AGRESSION SEXUELLE SUIVIE DE GROSSESSE A PIKINE:Il renforce la collégienne en mathématiques par des viols répétés

Les cours de renforcement de la collégienne M. S. M. (17ans) en Mathématiques par l’enseignant du dimanche Nd. Diamé ont tourné à des abus sexuels répétés suivis de grossesse. Le mis en cause profitait de la présence de l’adolescente dans sa chambre pour contraindre celle-ci à entretenir des rapports sexuels avec lui. Il était pourtant censé aider la gamine dans ses exercices de maths à faire à la maison.
Le commissariat de police de Pikine a déféré au parquet, ce vendredi 30 septembre, le maître coranique Nd. Diamé pour viol suivi de grossesse d’une mineure répondant au nom de M. S. M. Le présumé violeur a été interpellé auparavant à son domicile de Pikine rue 10 par les éléments de la brigade de recherches dudit commissariat qui ont su localiser la maison grâce aux indications des parents de la demoiselle.
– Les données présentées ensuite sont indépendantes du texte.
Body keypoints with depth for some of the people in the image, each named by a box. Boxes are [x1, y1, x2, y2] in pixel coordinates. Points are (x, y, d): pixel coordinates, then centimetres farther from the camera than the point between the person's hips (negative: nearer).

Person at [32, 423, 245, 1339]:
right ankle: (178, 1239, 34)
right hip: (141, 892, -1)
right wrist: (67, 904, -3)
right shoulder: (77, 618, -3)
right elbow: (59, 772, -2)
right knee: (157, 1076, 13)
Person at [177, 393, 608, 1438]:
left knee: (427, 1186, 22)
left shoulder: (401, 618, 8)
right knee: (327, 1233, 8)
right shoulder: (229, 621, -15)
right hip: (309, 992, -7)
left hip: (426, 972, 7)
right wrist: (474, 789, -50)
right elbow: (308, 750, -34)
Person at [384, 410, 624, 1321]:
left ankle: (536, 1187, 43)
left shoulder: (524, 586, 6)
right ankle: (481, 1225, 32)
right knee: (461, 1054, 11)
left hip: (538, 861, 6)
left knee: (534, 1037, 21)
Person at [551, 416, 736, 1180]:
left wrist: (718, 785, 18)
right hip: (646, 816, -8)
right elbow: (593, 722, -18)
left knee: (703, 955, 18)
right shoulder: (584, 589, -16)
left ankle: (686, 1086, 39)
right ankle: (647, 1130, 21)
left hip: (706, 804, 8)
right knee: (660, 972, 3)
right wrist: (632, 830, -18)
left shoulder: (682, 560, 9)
Le supposé violeur Nd. Diamé qui est connu dans le quartier donnait des cours de renforcement à des élèves du moyen secondaire à raison de 5.000 frs le mois dans une école coranique du secteur. Ainsi, il fait la connaissance d’une enseignante nommée E. M qui apprécie la qualité de son travail et inscrit sa nièce M. S. M aux fins de suivre des cours de renforcement en mathématiques.

Un jour, la fille M. S. M puise de l’eau au robinet du coin. Là, son enseignant- encadreur l’appelle et lui déclare sa flamme. Devant la timidité de la gamine, le bonhomme se met à vanter ses qualités physiques et soutient avoir succombé sous son charme depuis le premier jour. Celle-ci se montre tétanisée par les propos inattendus de son «prof» et refuse de répondre aux avances. Elle replace la bassine d’eau sur la tête et prend la direction de leur maison.
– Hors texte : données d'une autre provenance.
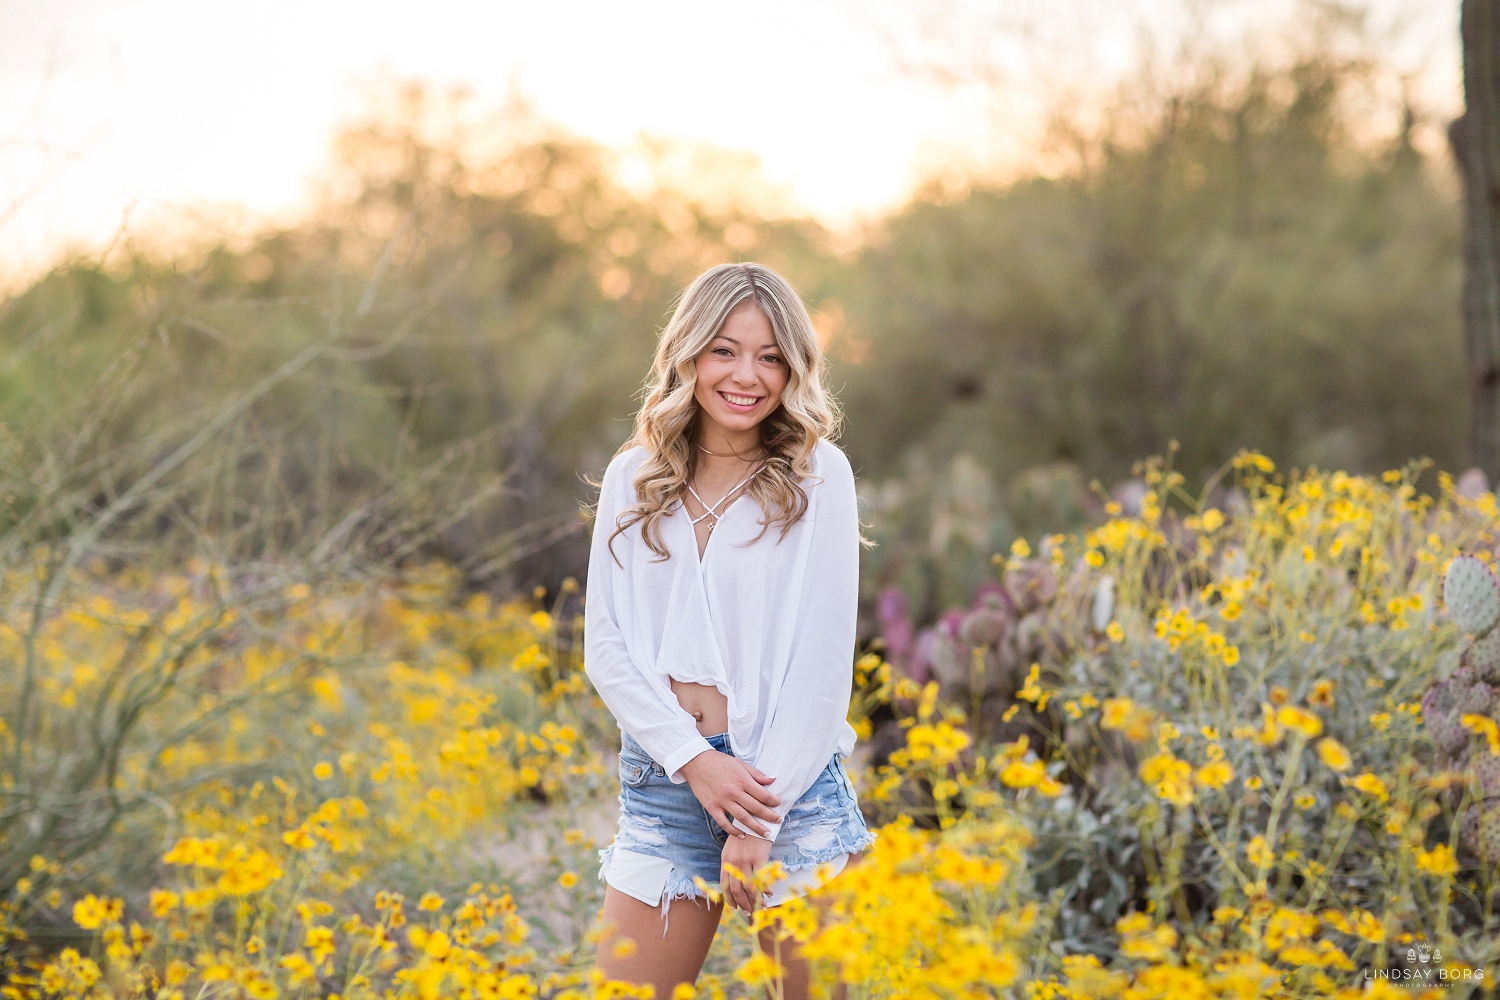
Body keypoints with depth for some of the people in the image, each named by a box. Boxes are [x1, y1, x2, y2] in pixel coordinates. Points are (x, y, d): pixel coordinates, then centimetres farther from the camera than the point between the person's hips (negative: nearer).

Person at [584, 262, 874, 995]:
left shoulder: (816, 475, -1)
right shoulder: (634, 478, 8)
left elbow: (824, 658, -5)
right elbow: (605, 645, 4)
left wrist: (757, 821, -10)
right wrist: (695, 760, -10)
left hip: (788, 776, -2)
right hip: (663, 776, 3)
Quelques jours après, la jeune collégienne découvre ses lacunes en mathématiques en classe et sollicite les services de l’enseignant du dimanche Diamé. Ce dernier accepte mais demande à la fille de venir chez lui où il affirme être plus à l’aise pour l’aider dans ses exercices en maths à faire à la maison. La gamine accepte la proposition, guette un temps libre dans ses cours en classe et se rend dans la chambre de son encadreur.
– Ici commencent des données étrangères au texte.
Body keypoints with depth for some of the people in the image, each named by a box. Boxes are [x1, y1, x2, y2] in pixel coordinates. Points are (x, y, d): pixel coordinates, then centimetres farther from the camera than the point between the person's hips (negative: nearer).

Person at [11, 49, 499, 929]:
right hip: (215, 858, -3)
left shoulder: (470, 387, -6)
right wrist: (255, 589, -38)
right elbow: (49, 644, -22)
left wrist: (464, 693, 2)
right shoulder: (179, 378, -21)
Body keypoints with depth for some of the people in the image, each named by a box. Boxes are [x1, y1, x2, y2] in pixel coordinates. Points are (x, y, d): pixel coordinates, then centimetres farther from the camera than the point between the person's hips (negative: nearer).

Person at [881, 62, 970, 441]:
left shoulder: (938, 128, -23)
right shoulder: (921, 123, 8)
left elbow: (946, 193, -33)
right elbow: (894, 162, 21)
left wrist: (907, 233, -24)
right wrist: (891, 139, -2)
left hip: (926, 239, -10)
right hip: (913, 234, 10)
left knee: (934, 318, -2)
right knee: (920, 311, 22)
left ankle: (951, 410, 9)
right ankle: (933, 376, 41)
«Pendant que Diamé violait la fille, il mettait à fond le volume de la musique pour étouffer les cris »

A l’arrivée de la gamine dans la chambre, renseignent toujours nos informateurs, Diamé referme aussitôt la porte, arrache le sac de la petite et le dépose dans un coin de la pièce. Il déshabille la mineure, l’allonge sur le lit et se couche sur elle. Mais, craignant les cris d’au secours de la demoiselle, il met à fond le volume de la musique et pénètre d’un trait la mineure. Il récidive à deux reprises lorsque la fille est retournée dans sa chambre pour solliciter à nouveau son appui dans ses exercices en mathématiques à faire à la maison.

Au fil du temps, la tante de la fille constate un brusque changement morphologique de sa nièce et la conduit à l’hôpital où elle apprend que la gamine traîne une grossesse. Elle s’étrangle de rage et dépose une plainte au commissariat de police de Pikine pour agression sexuelle suivie de grossesse. «Je n’ai jamais été consentante. Il m’obligeait toujours à coucher avec lui. Il attendait que je vienne dans sa chambre pour suivre des cours de renforcement avant d’abuser de moi. Il a récidivé à trois reprises. Il mettait tout le temps à fond le volume de la radio pour étouffer mes cris de douleur. Il n’a jamais été mon petit ami mais plutôt un enseignant qui devait m’aider à combler mes lacunes en maths. Je n’ai pas alerté mes parents de peur d’être grondée et bastonnée», a soutenu la jeune collégienne.

«J’exerçais juste des attouchements sur elle. On faisait ça depuis janvier 2016. J’accepte la grossesse vu que j’ai éjaculé à 5 reprises sur elle.

Le mis en cause a réfuté les accusations de viol suivi de grossesse et soutient avoir juste exercé des attouchements sexuels sur la victime. «J’accepte la paternité de la grossesse même si je ne faisais qu’éjaculer sur elle. J’ai fait ça à 5 reprises. On faisait ça depuis janvier 2016. On était amants et j’étais conscient de son âge mineur», a-t-il déclaré.